About 4 hours ago I deleted 90 comments which akismet declared as spam, now I have 5 more spammy comments. At this rate of spam, there is no chance that I will be able to detect any false positive in the spam queue therefor I wonder what is exactly the point of having a spam queue. And this is on a new blog which should be low ranked for any interesting search term, am I just an anomaly or does more popular blogs getting even more spam?

This isn’t only a blog comments problem, most of the time if your mail gets into a spam queue on someones mail the chances he will notice it are very slim. I am lucky since I don’t receive much mail in english and I can quickly scan my spam for hebrew subject line and find false positives.

Over the last years we were conditioned to trust our spam filters. Maybe it  is time to take a step further and just configure them to delete anything that looks like spam and save as the need to manually delete it..

Contact form have to store the submitted information in the database as sending it in e-mail is not reliable enough

Run into a contact form problem on a client’s site. The result of sending a contact request via a form was an error message display to the submitter and no email was sent to the admin of the form.
It turned out that the admin email was misconfigured, a totally invalid address was used and the software that was handling the actual transmission first tried to validate the address and failed because it didn’t.

This can be looked upon as one more case of dumb user failing to copy&paste his own email address, but once you start thinking of it you realize that the main problem is not whether the address was correct or not, but that the indication was displayed to the submitter while the site admin didn’t know anything about it.

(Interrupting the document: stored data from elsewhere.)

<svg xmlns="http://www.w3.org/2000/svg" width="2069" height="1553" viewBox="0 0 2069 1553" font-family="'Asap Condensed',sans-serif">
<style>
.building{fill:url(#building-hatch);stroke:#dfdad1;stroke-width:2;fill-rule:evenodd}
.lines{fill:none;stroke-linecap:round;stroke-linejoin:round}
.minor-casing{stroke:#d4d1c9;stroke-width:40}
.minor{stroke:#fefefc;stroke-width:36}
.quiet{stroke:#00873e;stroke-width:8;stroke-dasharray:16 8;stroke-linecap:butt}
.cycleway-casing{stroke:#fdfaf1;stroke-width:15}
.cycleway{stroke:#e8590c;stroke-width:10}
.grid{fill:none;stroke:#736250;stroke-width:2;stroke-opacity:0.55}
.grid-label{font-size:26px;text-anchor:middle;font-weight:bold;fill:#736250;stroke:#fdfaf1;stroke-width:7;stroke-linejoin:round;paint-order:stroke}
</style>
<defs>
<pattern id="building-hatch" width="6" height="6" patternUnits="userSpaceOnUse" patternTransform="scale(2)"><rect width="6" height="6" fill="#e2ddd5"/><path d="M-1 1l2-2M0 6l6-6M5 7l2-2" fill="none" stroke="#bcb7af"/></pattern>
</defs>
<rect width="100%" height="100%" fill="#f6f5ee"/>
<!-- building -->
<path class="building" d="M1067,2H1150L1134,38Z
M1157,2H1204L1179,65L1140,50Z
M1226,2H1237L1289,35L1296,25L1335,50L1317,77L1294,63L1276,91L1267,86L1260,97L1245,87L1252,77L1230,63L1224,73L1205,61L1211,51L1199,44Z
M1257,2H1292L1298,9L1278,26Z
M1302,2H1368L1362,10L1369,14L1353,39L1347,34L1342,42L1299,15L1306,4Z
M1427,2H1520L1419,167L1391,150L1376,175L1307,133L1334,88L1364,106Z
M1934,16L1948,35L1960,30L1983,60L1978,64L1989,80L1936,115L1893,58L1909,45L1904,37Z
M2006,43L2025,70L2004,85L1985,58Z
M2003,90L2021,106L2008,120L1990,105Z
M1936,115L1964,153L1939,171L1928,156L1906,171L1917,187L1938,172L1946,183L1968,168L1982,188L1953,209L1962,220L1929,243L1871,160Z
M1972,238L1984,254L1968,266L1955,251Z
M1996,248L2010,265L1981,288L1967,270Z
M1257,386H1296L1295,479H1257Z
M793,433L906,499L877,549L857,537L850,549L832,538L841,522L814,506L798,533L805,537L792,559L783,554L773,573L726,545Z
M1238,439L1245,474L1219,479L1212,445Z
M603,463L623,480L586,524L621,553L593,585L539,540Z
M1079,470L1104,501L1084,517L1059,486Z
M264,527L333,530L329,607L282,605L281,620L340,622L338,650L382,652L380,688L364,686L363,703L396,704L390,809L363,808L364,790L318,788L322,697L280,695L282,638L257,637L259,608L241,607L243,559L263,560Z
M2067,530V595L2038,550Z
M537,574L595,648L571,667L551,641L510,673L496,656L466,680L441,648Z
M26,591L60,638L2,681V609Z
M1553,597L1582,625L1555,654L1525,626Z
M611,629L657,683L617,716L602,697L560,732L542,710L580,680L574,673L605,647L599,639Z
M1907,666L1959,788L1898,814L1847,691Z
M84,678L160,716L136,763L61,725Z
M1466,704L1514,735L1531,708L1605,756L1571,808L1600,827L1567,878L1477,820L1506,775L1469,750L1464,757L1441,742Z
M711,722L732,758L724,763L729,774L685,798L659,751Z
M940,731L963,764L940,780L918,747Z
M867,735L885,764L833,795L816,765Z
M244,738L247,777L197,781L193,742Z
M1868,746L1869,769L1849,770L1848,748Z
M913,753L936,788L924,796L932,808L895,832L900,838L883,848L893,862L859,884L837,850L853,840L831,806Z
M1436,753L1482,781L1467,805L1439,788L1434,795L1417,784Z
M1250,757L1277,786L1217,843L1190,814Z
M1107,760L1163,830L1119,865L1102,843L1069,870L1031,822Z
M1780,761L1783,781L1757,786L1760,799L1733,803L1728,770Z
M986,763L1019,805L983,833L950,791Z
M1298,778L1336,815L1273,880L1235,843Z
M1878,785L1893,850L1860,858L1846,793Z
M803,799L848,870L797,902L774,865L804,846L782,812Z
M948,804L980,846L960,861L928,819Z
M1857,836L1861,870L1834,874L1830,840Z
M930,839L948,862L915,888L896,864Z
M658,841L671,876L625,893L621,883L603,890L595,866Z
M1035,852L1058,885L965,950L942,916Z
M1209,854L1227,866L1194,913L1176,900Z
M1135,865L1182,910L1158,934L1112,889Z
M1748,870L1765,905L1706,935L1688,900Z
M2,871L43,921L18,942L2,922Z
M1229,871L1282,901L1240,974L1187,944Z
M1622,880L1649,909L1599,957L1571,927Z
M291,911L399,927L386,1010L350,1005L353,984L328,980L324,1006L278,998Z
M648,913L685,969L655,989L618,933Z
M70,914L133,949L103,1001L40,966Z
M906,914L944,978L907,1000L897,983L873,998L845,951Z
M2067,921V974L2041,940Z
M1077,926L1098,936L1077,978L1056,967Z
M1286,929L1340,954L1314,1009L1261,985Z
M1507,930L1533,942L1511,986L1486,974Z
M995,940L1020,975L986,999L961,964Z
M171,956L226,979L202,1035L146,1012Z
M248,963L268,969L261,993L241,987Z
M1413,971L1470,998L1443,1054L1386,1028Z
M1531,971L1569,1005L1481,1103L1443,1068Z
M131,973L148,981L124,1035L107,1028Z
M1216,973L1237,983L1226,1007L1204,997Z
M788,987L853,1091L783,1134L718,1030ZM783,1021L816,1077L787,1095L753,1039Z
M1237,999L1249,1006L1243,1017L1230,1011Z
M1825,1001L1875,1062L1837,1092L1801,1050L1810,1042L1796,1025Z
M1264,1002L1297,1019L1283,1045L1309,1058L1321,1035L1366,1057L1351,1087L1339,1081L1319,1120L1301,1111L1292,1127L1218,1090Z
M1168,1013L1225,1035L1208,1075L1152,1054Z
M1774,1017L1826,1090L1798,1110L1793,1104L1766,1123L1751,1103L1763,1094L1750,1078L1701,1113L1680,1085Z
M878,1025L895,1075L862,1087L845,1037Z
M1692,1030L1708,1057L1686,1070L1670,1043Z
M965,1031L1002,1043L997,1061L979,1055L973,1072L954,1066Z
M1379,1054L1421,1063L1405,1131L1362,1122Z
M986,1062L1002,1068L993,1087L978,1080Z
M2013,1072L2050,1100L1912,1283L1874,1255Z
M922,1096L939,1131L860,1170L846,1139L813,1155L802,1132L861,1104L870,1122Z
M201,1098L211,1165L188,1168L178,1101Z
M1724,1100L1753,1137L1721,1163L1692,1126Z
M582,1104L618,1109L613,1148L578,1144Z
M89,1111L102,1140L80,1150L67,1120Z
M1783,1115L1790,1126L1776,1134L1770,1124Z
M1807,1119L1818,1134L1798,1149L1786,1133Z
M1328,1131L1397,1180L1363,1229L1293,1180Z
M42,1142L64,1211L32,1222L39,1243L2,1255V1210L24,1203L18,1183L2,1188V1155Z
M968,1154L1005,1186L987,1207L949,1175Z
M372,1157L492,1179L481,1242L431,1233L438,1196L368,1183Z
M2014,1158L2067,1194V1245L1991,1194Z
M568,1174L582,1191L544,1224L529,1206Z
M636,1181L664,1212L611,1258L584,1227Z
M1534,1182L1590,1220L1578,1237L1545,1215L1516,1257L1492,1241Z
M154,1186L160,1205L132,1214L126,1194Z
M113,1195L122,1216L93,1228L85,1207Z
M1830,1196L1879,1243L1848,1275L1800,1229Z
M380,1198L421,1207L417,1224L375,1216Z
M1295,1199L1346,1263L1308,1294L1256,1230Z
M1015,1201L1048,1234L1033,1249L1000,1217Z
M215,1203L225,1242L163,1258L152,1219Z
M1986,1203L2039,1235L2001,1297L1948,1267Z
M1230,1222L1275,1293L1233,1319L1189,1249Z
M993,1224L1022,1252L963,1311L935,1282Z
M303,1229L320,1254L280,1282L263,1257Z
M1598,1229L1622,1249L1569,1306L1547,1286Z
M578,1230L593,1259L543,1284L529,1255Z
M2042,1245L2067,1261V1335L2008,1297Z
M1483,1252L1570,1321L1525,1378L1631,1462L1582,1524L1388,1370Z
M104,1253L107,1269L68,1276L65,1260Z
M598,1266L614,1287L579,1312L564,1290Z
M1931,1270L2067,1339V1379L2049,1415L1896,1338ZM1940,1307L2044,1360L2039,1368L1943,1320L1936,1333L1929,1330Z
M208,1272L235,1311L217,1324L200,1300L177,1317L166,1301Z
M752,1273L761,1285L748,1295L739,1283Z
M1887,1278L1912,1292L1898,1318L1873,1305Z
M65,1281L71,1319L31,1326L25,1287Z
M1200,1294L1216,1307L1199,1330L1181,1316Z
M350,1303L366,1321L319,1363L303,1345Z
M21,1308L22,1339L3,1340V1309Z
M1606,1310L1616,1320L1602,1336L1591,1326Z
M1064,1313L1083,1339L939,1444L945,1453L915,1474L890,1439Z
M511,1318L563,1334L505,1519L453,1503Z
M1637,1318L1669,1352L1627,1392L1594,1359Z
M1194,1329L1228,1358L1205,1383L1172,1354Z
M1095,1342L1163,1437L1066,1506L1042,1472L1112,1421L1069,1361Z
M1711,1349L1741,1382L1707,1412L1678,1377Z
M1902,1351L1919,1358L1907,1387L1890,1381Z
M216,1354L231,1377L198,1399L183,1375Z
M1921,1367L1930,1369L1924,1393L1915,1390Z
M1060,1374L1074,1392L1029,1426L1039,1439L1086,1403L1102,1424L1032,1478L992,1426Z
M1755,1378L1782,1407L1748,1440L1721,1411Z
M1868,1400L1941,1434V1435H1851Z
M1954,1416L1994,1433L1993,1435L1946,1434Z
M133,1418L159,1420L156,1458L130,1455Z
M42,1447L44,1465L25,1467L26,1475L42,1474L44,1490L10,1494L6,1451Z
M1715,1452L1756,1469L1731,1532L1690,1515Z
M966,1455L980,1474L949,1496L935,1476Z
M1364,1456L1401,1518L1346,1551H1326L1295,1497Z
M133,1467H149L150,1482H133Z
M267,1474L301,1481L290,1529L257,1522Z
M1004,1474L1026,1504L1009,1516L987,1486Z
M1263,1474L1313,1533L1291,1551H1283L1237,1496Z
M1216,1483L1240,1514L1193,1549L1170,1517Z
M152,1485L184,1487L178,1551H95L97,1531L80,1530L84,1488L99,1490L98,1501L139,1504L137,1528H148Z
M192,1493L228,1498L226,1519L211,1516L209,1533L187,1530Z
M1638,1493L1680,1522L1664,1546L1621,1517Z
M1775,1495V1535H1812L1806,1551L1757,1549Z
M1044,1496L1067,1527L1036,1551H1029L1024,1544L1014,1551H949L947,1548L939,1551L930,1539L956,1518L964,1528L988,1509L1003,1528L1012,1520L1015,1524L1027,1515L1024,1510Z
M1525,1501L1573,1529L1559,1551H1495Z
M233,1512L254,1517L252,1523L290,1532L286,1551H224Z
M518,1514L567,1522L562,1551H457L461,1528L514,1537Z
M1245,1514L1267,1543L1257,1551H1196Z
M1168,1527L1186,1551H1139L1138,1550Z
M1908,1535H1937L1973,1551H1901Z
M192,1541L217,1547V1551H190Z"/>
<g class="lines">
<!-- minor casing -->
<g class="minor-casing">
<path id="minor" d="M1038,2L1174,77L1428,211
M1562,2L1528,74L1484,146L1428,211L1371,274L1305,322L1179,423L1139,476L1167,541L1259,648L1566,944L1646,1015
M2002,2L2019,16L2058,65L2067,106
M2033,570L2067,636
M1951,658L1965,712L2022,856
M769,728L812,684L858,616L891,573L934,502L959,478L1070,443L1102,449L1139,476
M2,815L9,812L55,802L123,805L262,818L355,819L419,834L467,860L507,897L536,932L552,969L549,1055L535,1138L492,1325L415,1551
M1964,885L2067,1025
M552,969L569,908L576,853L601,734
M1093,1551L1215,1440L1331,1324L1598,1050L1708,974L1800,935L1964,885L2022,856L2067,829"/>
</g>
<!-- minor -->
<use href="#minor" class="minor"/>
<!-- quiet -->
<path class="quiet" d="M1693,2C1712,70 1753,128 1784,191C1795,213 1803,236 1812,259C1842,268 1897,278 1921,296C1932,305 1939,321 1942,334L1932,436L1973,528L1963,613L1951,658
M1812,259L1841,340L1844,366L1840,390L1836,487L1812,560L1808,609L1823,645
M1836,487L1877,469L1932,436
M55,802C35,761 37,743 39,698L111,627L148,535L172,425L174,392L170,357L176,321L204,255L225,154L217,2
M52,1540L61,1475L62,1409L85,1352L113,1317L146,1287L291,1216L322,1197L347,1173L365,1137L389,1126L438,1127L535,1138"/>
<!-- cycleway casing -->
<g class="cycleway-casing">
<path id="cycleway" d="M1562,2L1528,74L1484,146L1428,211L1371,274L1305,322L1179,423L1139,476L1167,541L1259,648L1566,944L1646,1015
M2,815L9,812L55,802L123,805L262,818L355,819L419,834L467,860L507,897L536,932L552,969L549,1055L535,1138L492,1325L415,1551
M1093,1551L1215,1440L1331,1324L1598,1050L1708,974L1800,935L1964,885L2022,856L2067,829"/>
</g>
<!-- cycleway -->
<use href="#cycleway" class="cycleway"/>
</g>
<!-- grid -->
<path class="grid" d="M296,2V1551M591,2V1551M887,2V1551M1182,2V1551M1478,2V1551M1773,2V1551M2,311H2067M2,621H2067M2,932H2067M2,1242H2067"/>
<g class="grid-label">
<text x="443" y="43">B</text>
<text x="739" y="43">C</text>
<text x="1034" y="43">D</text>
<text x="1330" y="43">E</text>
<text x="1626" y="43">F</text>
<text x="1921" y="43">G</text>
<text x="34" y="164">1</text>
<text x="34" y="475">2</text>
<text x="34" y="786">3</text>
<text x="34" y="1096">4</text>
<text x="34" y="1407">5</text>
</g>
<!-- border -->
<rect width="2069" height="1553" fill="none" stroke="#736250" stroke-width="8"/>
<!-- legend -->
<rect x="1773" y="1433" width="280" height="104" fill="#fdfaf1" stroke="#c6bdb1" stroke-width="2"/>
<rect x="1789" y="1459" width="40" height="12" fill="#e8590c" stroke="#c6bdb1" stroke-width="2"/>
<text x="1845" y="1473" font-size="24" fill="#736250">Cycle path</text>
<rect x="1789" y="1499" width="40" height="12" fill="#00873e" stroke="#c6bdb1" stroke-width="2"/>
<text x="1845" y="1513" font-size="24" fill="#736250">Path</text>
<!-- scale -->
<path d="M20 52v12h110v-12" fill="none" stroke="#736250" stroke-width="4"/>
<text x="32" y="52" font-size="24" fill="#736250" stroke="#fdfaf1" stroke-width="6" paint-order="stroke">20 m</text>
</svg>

And even if everything was configured correctly, will the admin be guarantied to receive the e-mail? not at all. Between having problem in his own POP/IMAP server, spam filters that identified the mail as spam, server upgrade that resulted in misconfigured mailing component, and SMTP server configuration change (password for example) to which the admin was not notified about, the chances that right now someone is not getting a contact request that was submitted successfully is pretty high.

Yes, at least on the server side it is possible to log whatever errors you can when sending the mail to the internet fails, but who really bothers to read the error log if he doesn’t know that there is something wrong, and how will you know if even when a problem is detected it is displayed to the submitter instead of the admin?

Isn’t it much better to keep all the contact requests in the server’s DB, and notify the admin that he has new contact requests awaiting him? This way even if the notification had failed he will still be able to access the data, and as a bonus it will be accessible even when he can’t access his mailbox.

It is probably not as simple for commercial organizations in which the contact form submission is just the first step in a sale, and it is convenient to track it in your mailbox, but hopefully this kind of organizations have better CRM solutions then just using email.